The flip side of this is that there is usually a point where prices fall off a cliff and you can snap up RB/WR3- and RB/WR4-types fairly cheaply. Take that into account when you're deciding what to spend on your 'stars'. You can easily put together some nice 'scrubs' by playing it smart near the end of the draft.
I don't usually advocate putting too much stock into scoring wrinkles like PPFD. It's extremely unpredictable when players will get first downs and building in a price bump for players 'good' at getting first downs is extremely fraught with problems. Just remember the better players on better offenses are largely going to be successful here just like they are in fantasy land. Tyrone Tracy may be a good player, but he'll take a backseat to a similar RB on a better offense. But again, I almost totally ignore this in my auctions. Lamar Jackson, Derrick Henry, even Kyren Willams, they'll all be successful in this scoring, but I wouldn't adjust my ranks more than a slot or two for guys that can be exceptionally strong in a particular role. Jordan Mason comes to mind, as does Tank Bigsby. They aren't pass-catchers as much for PPR value, but they will be asked to pound the ball and that is value-added.

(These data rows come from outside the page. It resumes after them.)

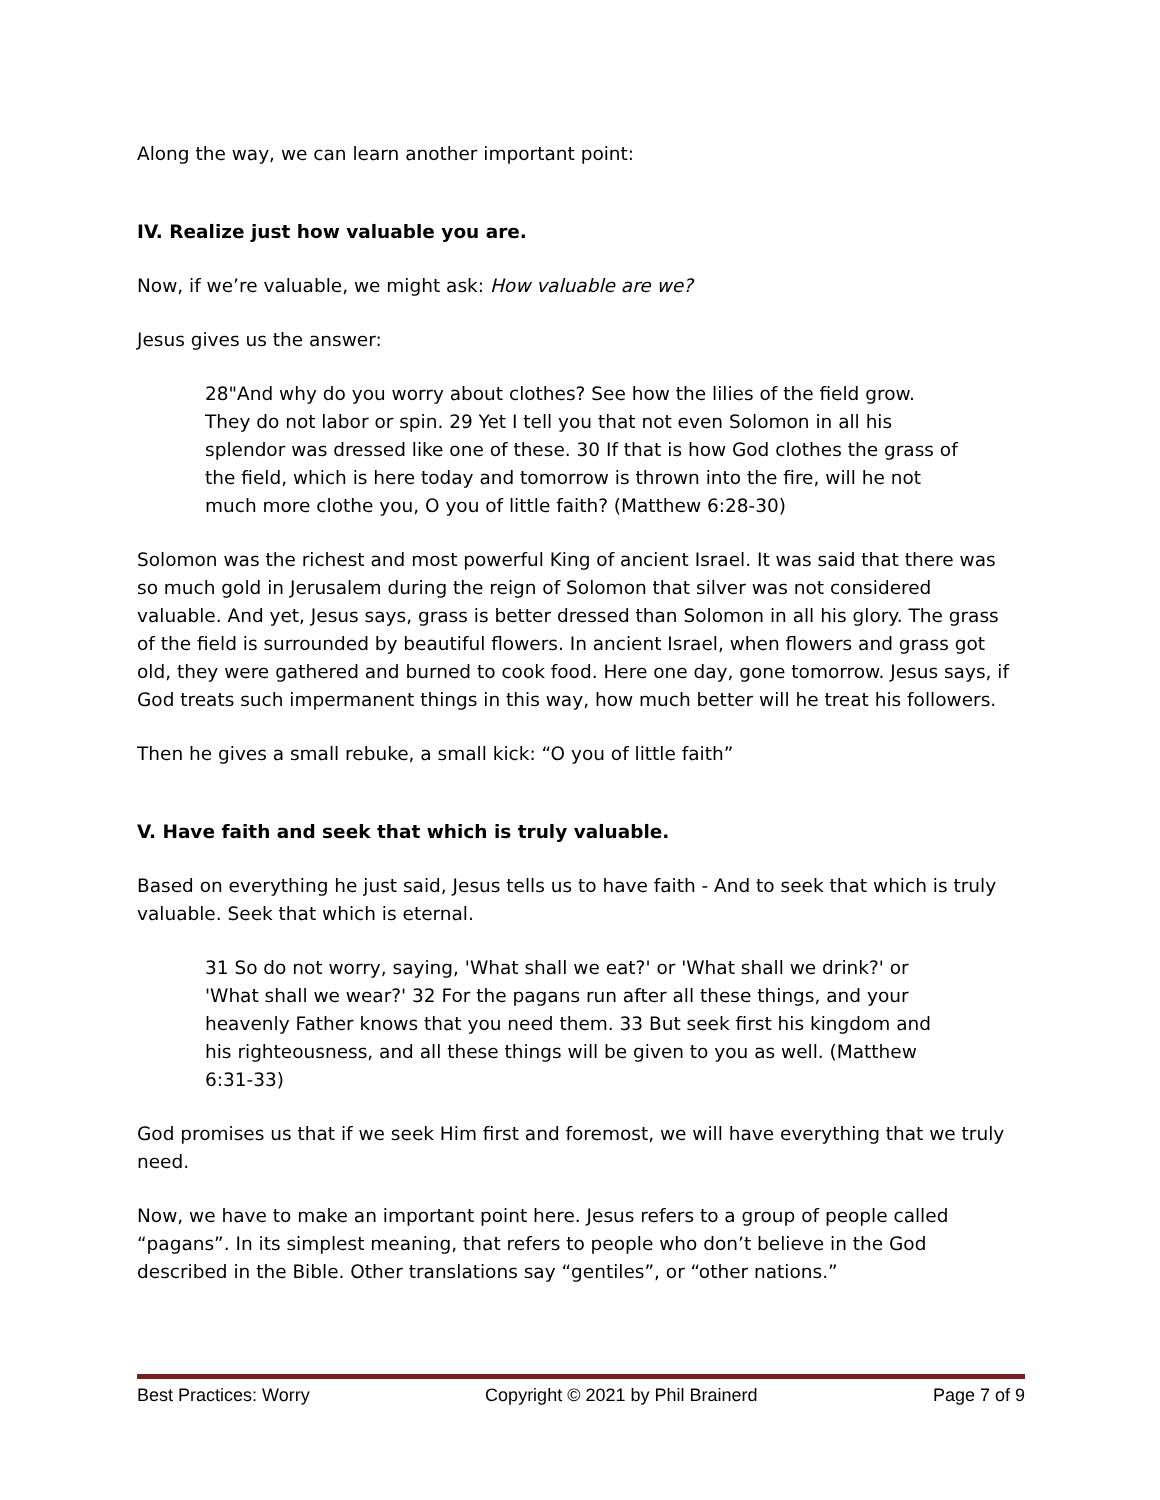Along the way, we can learn another important point:
IV. Realize just how valuable you are.
Now, if we’re valuable, we might ask: How valuable are we?
Jesus gives us the answer:
28"And why do you worry about clothes? See how the lilies of the field grow. They do not labor or spin. 29 Yet I tell you that not even Solomon in all his splendor was dressed like one of these. 30 If that is how God clothes the grass of the field, which is here today and tomorrow is thrown into the fire, will he not much more clothe you, O you of little faith? (Matthew 6:28-30)
Solomon was the richest and most powerful King of ancient Israel. It was said that there was so much gold in Jerusalem during the reign of Solomon that silver was not considered valuable. And yet, Jesus says, grass is better dressed than Solomon in all his glory. The grass of the field is surrounded by beautiful flowers. In ancient Israel, when flowers and grass got old, they were gathered and burned to cook food. Here one day, gone tomorrow. Jesus says, if God treats such impermanent things in this way, how much better will he treat his followers.
Then he gives a small rebuke, a small kick: “O you of little faith”
V. Have faith and seek that which is truly valuable.
Based on everything he just said, Jesus tells us to have faith - And to seek that which is truly valuable. Seek that which is eternal.
31 So do not worry, saying, 'What shall we eat?' or 'What shall we drink?' or 'What shall we wear?' 32 For the pagans run after all these things, and your heavenly Father knows that you need them. 33 But seek first his kingdom and his righteousness, and all these things will be given to you as well. (Matthew 6:31-33)
God promises us that if we seek Him first and foremost, we will have everything that we truly need.
Now, we have to make an important point here. Jesus refers to a group of people called “pagans”. In its simplest meaning, that refers to people who don’t believe in the God described in the Bible. Other translations say “gentiles”, or “other nations.”
Best Practices: Worry Copyright © 2021 by Phil Brainerd Page 7 of 9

There are some guys I'm watching in every salary cap draft this summer because of prices being so dependent on community opinion. Nobody likes David Montgomery right now. They don't care about Courtland Sutton either. They're boring. So people shrug and think "there are so many more fun players left to bid on." That's depressing prices on some guys I'm consistently ending up with because at this point in this summer these guys are being consistently pushed down from double-counting our feelings about these guys. But what you can do is grab 3 to 5 of these guys cheap and it leaves you money to still land 2 elite guys for market price. That is the backbone of a dynamite salary cap squad.
- David Montgomery - consistently around $15 or less, he has weekly Top 12 upside and a defined role
- James Conner - See Montgomery, David
Those two guys are easy targets in just about every auction I've done when I want to spend at WR.
A few more:
- Courtland Sutton - He's a little more expensive, but shouldn't cost more than about $20 or so. He's a dynamite WR3 with the right budget
- Dak Prescott - $5 or less - If he finishes the season he is usually a Top 8 guy. That's easy for 5 bucks or less
- Matthew Golden - $10 or less - I'm not a Golden guy. I'm not even saying they'll give him enough volume. But I'm trying to be in on one of the only healthy guys in this WR corps for single digits as a back of the roster guy I can stash.
- Calvin Ridley - $15 - He's rising in drafts lately, but not enough is being made of the dramatic improvement in QB play. Having him as a WR4 is cheating.
- Kyren Williams - $30 or less - I don't want to be in the business of having Williams for 36 bucks, but when the price dips I am snapping him up. He's an RB1 with an RB2 price and I've seen him go as low as $26 in some auctions.
If you got to the end of this list and thought to yourself, "meh, these guys are boring," let me say that this is the entire point. Everyone else thinks so too. That's why they're salary cap gold. You can have several of these 'boring' guys cheaply and still land 2 elite players with them. That's how I've built some of my best teams.
I hope this helped and good luck in your draft!